The weekly Student Government Association (SGA) meeting consisted of reports from officers and the passing of new legislation.
SGA President Emma Bourgeois opened the meeting by telling the senate that the event calendar for Black History Month is in its final stages of production.
Bourgeois also said that she has been meeting with Nicholls State University President, Jay Clune, in an attempt to discuss Nicholls’ new academic plan.
Bourgeois also thanked the senate for the rapid review and passing of her new corollary, The Bourgeois Corollary.
“Remember to actually read the corollary in its entirety,” Bourgeois said. “You voted to pass it, so it’s important that you abide by it.”
The meeting transitioned from the presidential address to Director of Student Grievances Ethan Adam’s report, which focused primarily on the campus transit system.
Adams said that the campus buses had 163 riders last week and that he is confident that the system is working as effectively as possible. One idea brought to his attention was the addition of tracking devices on the buses.
“I do not see the need for tracking devices because the campus is really not that large, and the buses can almost be found if you just look up,” Adam said.
He also said that an off-campus route is being looked into by administration, but because of insurance and liability, it is a far more complicated process than that of creating routes on campus.
Another concern brought to Adams’ attention is the lack of recycling bins on campus.
“It is more than just purchasing the bins,” Adams explained. “In addition to bins, people need to empty them, and I have been told that the responsibility of emptying recycling bins goes beyond the duties of the maintenance crew.”
With that said, Adams suggested that the task of the recycling bin additions be turned over to the GREEN Club. Adams closed his report with the mention of revamping the student section in the stadium.
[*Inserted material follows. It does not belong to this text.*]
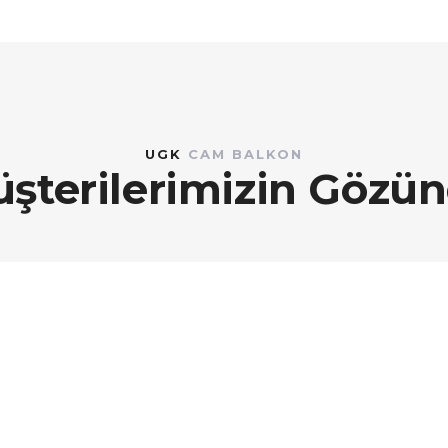
UGK
CAM BALKON
şterilerimizin Gözü
liydiler hepsine teşekkür ederiz bir daha cam balk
“Our current student section looks just like the rest of the stadium,” Adams said. “Moving forward, I’m drafting ideas to make it better and stand out.”
The meeting then moved to Vice President Markaylen Wiltz’s report.
He spoke of a recent email he received from Clune regarding the increase in tuition fees.
“Dr. Clune said that timing is everything, and now is not the time for a tuition increase,” Wiltz said.
He also went back to what he said at last week’s meeting about making sure that meaningful legislation be passed.
“You’re not voting for a person or an opinion; you’re voting to make the university a better place,” Wiltz said.
The meeting then turned to the passing of legislation.
Nursing Senator Emily Bergeron moved that the senate purchase 20 tickets at $25.00 a piece to attend an etiquette dinner.
To pass the motion, Bergeron argued that it is important for all students to learn proper etiquette moving out of college and into the workforce.
“This will give students—no matter financial situation—a further understanding of table etiquette and will be useful in interviews and day-to-day work,” Bergeron said.
Heather LeBouef also moved that the senate allocate $7,000 to purchase pipettes for the biology laboratories.
“This purchase will greatly and positively affect in numerous students on Nicholls’ campus,” LeBouef said. “We have so many students that are moving from Nicholls to graduate and go to professional schools, and we need to be sure that they were equipped with all the tools necessary to get the most out of their courses here. Providing these new pipettes will do that.”
Education Senator Jennifer Duthu moved that SGA sponsor five students who will attend the 2019 International Word War II Conference.
“This conference will give students an opportunity to learn from internationally recognized scholars, and it will give them an opportunity to network and meet prestigious scholars,” Duthu said.
Finally, Freshman Senator Zachary Pitre moved that the senate allocate up to $800 to allow for free entry to watch a play called The Color Purple.
“This will be a great way for students to come together and watch a play that shows the reality of life for African Americans in the 20th century,” Pitre said.